··· SOURCE MATERIAL

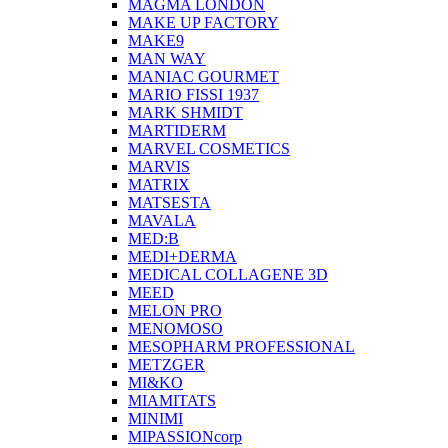
MAGMA LONDON
MAKE UP FACTORY
MAKE9
MAN WAY
MANIAC GOURMET
MARIO FISSI 1937
MARK SHMIDT
MARTIDERM
MARVEL COSMETICS
MARVIS
MATRIX
MATSESTA
MAVALA
MED:B
MEDI+DERMA
MEDICAL COLLAGENE 3D
MEED
MELON PRO
MENOMOSO
MESOPHARM PROFESSIONAL
METZGER
MI&KO
MIAMITATS
MINIMI
MIPASSIONcorp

······

### YOUR TASK
A faithful copy of the data above is wanted, with every image left out.

### WRITTEN ANSWER
MAGMA LONDON
MAKE UP FACTORY
MAKE9
MAN WAY
MANIAC GOURMET
MARIO FISSI 1937
MARK SHMIDT
MARTIDERM
MARVEL COSMETICS
MARVIS
MATRIX
MATSESTA
MAVALA
MED:B
MEDI+DERMA
MEDICAL COLLAGENE 3D
MEED
MELON PRO
MENOMOSO
MESOPHARM PROFESSIONAL
METZGER
MI&KO
MIAMITATS
MINIMI
MIPASSIONcorp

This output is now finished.